Sunday, June 21, 2009

Systemic problems in DFO

If you think all our criticism of DFO on the north coast and elsewhere in British Columbia is just isolated special interest group rantings, check out this link to the Office of the Auditor General and her "2009 Spring Report of the Commissioner of the Environment and Sustainable Development" http://www.oag-bvg.gc.ca/internet/English/parl_cesd_200905_01_e_32511.html#hd3a
Weve linked to the Main Points section which gives a quick overview of the Report.Copied below is the findings( in italics) with our comments added (in blue) and items of interest (in red)

What we found
Fisheries and Oceans Canada and Environment Canada cannot demonstrate that fish habitat is being adequately protected as the Fisheries Act requires. In the 23 years since the Habitat Policy was adopted, many parts of the Policy have been implemented only partially by Fisheries and Oceans Canada or not at all. The Department does not measure habitat loss or gain. It has limited information on the state of fish habitat across Canada—that is, on fish stocks, the amount and quality of fish habitat, contaminants in fish, and overall water quality. Fisheries and Oceans Canada still cannot determine the extent to which it is progressing toward the Policy’s long-term objective of a net gain in fish habitat. There has been little progress since 2001, when we last reported on this matter.
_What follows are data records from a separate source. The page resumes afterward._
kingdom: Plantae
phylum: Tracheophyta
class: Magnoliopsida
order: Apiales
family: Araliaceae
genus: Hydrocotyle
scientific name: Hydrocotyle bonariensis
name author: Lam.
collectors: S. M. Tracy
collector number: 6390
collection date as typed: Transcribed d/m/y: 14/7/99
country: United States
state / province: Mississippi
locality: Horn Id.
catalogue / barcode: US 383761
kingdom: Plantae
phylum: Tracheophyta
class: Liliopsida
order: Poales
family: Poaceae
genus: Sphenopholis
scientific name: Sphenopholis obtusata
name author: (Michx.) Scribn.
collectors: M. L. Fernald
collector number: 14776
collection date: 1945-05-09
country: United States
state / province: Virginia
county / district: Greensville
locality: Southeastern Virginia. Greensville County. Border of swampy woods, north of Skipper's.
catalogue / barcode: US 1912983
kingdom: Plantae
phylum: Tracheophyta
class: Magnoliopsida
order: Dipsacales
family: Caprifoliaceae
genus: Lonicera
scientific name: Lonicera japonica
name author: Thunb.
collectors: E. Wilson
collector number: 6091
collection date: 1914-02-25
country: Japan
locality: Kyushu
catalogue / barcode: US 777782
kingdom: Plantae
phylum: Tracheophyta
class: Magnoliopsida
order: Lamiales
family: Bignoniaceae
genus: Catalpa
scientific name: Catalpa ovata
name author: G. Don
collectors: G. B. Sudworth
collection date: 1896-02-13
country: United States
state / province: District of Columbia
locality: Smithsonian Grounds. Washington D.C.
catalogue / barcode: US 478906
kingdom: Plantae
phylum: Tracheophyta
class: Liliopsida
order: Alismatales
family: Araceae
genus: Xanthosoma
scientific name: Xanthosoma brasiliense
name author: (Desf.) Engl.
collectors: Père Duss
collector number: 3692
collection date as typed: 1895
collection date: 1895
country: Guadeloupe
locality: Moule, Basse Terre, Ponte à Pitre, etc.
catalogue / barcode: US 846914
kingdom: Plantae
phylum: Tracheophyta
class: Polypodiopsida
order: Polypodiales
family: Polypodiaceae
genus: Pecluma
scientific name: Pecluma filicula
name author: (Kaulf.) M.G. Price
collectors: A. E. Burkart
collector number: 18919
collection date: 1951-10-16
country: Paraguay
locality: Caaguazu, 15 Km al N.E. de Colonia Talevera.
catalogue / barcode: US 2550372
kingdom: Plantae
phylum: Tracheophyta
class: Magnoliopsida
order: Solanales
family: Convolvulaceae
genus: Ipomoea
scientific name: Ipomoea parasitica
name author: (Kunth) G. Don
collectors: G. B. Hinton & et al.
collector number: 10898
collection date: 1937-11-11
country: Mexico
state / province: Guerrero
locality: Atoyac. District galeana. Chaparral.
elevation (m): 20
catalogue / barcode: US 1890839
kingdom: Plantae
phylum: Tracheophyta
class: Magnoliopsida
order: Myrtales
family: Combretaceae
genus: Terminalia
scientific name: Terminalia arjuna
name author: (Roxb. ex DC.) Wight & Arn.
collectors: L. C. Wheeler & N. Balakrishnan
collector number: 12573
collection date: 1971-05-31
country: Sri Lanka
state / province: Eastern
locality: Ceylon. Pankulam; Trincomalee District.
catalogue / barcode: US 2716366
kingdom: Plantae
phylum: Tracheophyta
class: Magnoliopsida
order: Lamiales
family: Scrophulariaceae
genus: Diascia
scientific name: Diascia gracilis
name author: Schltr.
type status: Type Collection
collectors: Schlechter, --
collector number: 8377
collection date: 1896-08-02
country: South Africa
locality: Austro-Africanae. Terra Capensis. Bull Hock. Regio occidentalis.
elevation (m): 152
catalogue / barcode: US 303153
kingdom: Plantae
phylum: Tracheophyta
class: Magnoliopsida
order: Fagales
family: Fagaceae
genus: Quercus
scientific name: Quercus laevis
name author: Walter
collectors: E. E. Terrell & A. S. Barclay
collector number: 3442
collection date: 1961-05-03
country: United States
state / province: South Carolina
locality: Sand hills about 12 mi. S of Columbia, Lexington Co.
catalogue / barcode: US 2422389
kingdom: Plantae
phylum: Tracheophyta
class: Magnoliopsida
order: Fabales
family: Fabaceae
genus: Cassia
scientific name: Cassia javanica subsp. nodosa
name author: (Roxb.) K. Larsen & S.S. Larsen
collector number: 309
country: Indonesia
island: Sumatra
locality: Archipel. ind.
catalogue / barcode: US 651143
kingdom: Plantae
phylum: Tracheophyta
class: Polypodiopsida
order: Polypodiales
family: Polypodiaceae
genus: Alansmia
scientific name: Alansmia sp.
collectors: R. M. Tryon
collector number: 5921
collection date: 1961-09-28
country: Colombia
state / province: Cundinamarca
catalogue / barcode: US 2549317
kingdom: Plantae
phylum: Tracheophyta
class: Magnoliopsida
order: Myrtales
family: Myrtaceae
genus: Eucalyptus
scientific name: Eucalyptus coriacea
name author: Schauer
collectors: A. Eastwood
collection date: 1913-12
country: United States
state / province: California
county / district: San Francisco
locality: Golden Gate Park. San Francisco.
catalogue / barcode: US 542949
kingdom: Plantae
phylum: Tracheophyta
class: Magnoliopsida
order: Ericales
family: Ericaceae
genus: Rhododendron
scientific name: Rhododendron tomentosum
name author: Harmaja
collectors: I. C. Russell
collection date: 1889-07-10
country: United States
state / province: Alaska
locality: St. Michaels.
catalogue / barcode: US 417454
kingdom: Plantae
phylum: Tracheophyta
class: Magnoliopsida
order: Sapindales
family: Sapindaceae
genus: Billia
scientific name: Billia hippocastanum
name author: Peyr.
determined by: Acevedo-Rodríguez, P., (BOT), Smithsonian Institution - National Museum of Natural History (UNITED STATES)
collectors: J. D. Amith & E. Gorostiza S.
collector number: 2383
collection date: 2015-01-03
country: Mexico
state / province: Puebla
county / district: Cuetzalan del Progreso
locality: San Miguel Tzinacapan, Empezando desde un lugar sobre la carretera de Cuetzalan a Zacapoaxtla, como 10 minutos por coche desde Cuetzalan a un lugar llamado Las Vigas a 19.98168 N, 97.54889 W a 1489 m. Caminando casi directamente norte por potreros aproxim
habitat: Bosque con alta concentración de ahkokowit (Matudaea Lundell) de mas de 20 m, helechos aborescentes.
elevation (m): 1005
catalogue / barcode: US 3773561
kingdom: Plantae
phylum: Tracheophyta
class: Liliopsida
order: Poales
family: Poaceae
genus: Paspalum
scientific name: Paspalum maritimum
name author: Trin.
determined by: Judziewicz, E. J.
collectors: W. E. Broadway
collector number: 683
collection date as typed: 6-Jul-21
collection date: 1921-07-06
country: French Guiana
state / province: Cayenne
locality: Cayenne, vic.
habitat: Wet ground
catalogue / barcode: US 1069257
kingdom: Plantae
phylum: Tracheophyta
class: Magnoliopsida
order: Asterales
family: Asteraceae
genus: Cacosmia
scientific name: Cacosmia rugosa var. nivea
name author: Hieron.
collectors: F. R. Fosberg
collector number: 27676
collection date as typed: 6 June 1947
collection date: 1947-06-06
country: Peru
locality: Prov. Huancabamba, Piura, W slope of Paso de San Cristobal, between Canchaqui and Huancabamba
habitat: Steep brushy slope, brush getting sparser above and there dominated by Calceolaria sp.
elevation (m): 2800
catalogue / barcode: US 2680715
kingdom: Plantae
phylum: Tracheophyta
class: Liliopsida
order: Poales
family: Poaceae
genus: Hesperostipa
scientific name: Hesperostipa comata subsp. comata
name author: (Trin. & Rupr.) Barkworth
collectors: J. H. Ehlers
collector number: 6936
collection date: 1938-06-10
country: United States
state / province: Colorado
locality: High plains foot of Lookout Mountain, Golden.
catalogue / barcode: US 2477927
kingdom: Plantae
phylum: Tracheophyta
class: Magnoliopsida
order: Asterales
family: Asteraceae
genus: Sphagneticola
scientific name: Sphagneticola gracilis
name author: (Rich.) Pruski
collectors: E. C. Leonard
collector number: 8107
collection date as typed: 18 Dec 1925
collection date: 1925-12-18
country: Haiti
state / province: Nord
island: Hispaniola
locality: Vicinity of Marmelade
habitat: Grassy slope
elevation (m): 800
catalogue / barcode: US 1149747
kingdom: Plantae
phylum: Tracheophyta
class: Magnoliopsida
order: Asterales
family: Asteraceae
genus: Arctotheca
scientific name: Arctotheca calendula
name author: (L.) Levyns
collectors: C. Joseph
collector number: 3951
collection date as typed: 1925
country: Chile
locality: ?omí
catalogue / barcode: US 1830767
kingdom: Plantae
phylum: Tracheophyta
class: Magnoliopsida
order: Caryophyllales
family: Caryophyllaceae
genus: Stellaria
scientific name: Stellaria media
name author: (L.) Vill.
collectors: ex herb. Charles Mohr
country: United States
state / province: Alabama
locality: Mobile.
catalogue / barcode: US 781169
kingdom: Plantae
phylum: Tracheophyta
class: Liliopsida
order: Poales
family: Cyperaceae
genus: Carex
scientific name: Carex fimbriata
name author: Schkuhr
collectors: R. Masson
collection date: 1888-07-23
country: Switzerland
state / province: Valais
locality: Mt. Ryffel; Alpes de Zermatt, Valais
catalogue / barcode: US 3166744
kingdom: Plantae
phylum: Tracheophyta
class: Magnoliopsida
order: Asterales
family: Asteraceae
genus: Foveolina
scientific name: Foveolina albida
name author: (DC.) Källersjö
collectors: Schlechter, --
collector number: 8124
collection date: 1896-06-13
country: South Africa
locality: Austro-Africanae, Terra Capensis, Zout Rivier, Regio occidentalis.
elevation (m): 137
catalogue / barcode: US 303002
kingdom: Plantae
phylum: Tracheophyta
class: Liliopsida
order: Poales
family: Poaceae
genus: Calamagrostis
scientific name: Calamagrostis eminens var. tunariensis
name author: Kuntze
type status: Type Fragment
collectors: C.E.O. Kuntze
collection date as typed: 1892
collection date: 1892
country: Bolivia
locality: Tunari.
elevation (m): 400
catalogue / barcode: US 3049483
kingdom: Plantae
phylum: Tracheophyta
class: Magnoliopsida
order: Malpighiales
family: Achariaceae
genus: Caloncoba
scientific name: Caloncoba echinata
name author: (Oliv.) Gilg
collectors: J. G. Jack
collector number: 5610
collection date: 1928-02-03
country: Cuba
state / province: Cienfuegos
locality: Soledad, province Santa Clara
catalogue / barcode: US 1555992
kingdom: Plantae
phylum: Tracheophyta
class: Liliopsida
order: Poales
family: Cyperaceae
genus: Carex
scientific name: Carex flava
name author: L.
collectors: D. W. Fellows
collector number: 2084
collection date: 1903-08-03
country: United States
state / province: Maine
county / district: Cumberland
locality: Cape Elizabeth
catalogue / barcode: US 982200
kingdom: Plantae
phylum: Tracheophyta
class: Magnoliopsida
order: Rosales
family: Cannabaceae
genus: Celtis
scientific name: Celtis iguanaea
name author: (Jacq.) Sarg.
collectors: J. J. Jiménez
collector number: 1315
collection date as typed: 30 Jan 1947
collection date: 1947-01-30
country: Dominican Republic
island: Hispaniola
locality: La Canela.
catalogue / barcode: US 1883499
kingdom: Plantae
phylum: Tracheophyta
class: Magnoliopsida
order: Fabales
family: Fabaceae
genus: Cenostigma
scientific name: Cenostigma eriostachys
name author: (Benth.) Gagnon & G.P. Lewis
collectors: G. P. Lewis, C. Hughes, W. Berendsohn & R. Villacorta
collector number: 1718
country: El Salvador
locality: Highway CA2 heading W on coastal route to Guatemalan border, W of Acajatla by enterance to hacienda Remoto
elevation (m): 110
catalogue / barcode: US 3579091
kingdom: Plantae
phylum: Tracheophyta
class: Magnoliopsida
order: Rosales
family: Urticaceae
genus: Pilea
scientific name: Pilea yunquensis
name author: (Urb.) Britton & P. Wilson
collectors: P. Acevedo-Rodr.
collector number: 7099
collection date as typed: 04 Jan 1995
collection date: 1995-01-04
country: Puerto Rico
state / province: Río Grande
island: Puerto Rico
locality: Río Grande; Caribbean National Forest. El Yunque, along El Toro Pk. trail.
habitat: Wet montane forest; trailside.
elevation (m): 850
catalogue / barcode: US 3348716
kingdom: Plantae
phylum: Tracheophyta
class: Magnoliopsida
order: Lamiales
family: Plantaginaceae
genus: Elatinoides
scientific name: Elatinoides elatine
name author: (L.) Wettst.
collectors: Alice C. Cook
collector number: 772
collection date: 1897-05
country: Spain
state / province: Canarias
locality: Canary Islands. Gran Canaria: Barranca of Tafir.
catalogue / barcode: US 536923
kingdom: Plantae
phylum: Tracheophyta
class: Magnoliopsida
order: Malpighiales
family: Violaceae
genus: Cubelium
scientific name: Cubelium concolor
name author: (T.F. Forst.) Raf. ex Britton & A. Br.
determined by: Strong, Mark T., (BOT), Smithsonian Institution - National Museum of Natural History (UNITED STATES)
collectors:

The parallels between these criticisms and the ones we use are eerie. For example, the Wild Salmon Policy has been around for years and who knows what parts, if any, have actually been implemented. The Selective Fishing Policy has also been around for years with little or no implementation. We see DFO not measuring stocks adequately or having limited information on stocks throughout the watershed. The AG reported on issues in 2001 and 'there has been little progress'....this is pretty standard for DFO as weve see little progress on many fronts for years, decades even.


Fisheries and Oceans Canada has made progress in implementing the Environmental Process Modernization Plan (EPMP) so that it can better manage risks that various projects pose to fish habitat. Under the Plan, the Department does not require that proposals for low-risk projects be submitted to it for review, relying instead on project proponents to voluntarily comply with habitat protection measures and conditions. This streamlining of the review process was intended to free up departmental resources for review of projects that pose a higher risk to habitat. For those projects that it has reviewed, however, the Department has little documentation to show that it monitored the actual habitat loss that occurred, whether habitat was protected by mitigation measures required as a condition for project approval, or the extent to which project proponents compensated for any habitat loss.
Moreover, the Department reduced enforcement activity by half and at the time of our audit had not yet hired habitat monitors to offset this reduction.

This sounds familiar doesnt it? Lack of oversight and monitoring combined with reductions in enforcement activity are very familiar to us on the north coast. These are the very issues in the commercial fishery that weve been criticising for a few years now.
Many of the issues raised in this report are long-standing and have been identified in previous audits that we have carried out. For example, we have previously observed that Fisheries and Oceans Canada had not implemented aspects of the Habitat Policy; that it did not know whether it was progressing toward the ultimate objective of a net gain in fish habitat; and that it needed to devote more time and effort to monitoring compliance with the habitat protection provisions of the Fisheries Act.
Now this really sounds familiar; long standing issues previously identified but not addressed, Policy not implemented, ignorance of whether objectives are met, and monitoring compliance shortfalls.....All these same issues can be directly transposed onto the DFO north coast fishery management.The Auditor General has reviewed several facets of the Department of Fisheries and Oceans over the years with little success it seems. Unfortunately, there is no real teeth to these Reports...other than theshort lived public shaming of the DFO bureaucracy when groups like our post the reports for all to see. DFO will respond to the AG with promises of studies or internal reports to look into the stated problems while knowing full well it will look after its own business in the end. And in a few more years the AG will produce another Report and state the same things all over again. It will take more than the AG's office to secure systemic change in DFO.



1 comment:

North Coast Steelhead Alliance said...

Looks like the Vancouver Sun also read the Auditor General's Report on DFO, check the linked story out.